» Task to carry out
Below are records; how many of their lines contain "drag"? Answer with only the number.

» Exercise data
####
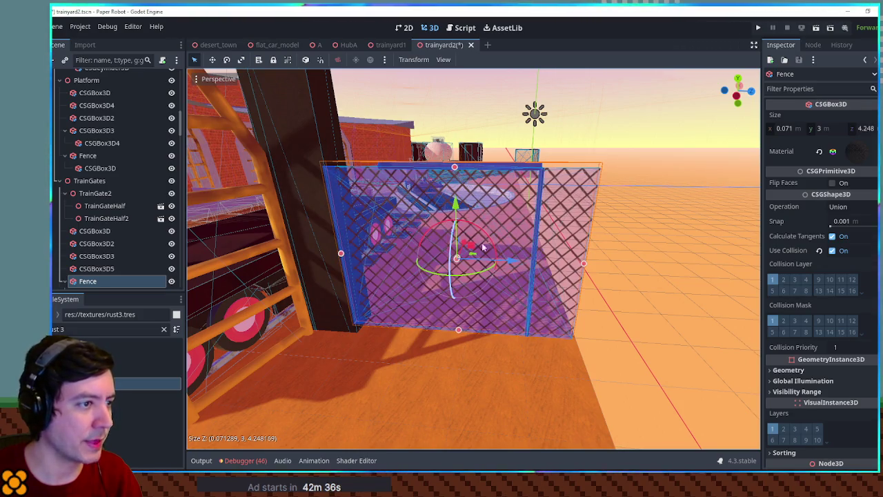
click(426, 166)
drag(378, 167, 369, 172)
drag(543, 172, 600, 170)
####
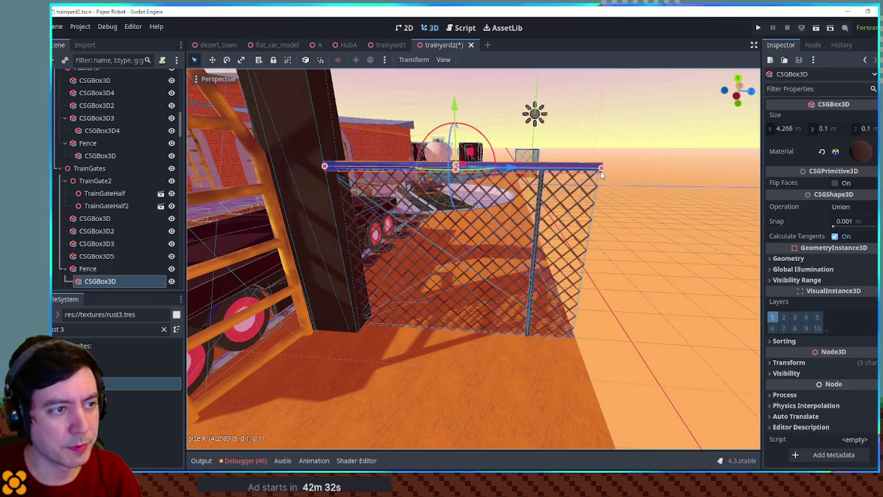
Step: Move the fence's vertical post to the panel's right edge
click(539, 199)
####
» Solved exercise
2